By | April 4, 2001 at 12:00 AM

Napster interim CEO Hank Barry calls upon Congress to enact compulsory license laws that include direct payment to artists.

Testifying before U.S. Senate Judiciary Committee, Napster’s chief executive officer said that an act of Congress is required to remedy the issues facing Internet music. Barry called on Congress to enact a compulsory license analogous to laws already in place for radio, for the delivery of music over the Internet. He urged that any such license should include language that enables direct payment to artists similar to the “writer’s share” of public performance payments that are collected by ASCAP and BMI. Barry stated, “Licensed music should now be available over the Internet as it is over the radio. I strongly believe such a change is necessary, an important step for the Internet and that it will be good for artists, listeners and businesses.”

Barry continued, “Congress has repeatedly used such licenses to advance public policy goals in the context of new and frequently inefficient marketplaces.
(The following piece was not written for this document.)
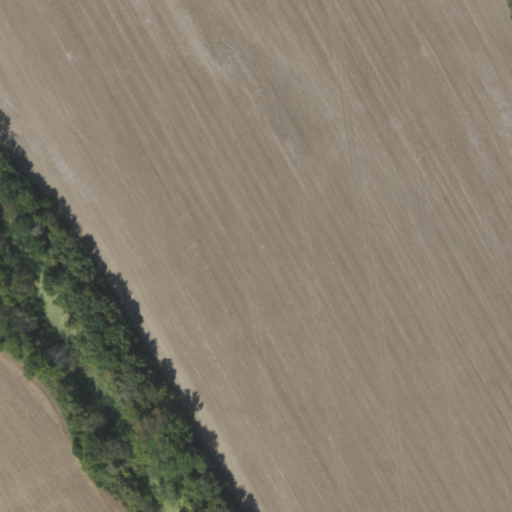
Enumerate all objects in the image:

Compulsory licenses with clear payment structures have encouraged beneficial new technologies, and responded effectively to particular market failures.

“Music on the radio works because of what is functionally a compulsory license. Cable television. Satellite television. Web casting. You in the Congress have effectively encouraged new technologies through compulsory licensing in a way that fostered competition and benefited consumers and creators alike,” he added. Later in his testimony, Barry pointed out that Copyright issues frequently require the help of the Congress to maintain a balance between the public’s interest in promoting creative expression and the public’s interest in having access to those works.

In his final remarks, Barry pleaded with the Committee to take steps that would protect the burgeoning online music industry. “The question before this Committee is a matter of policy: how to make this new world of Internet music work. The next step should not be shutting it down. The Congress has effectively promoted new technologies in the past, while ensuring that creators benefit; it is essential that you do so again today.”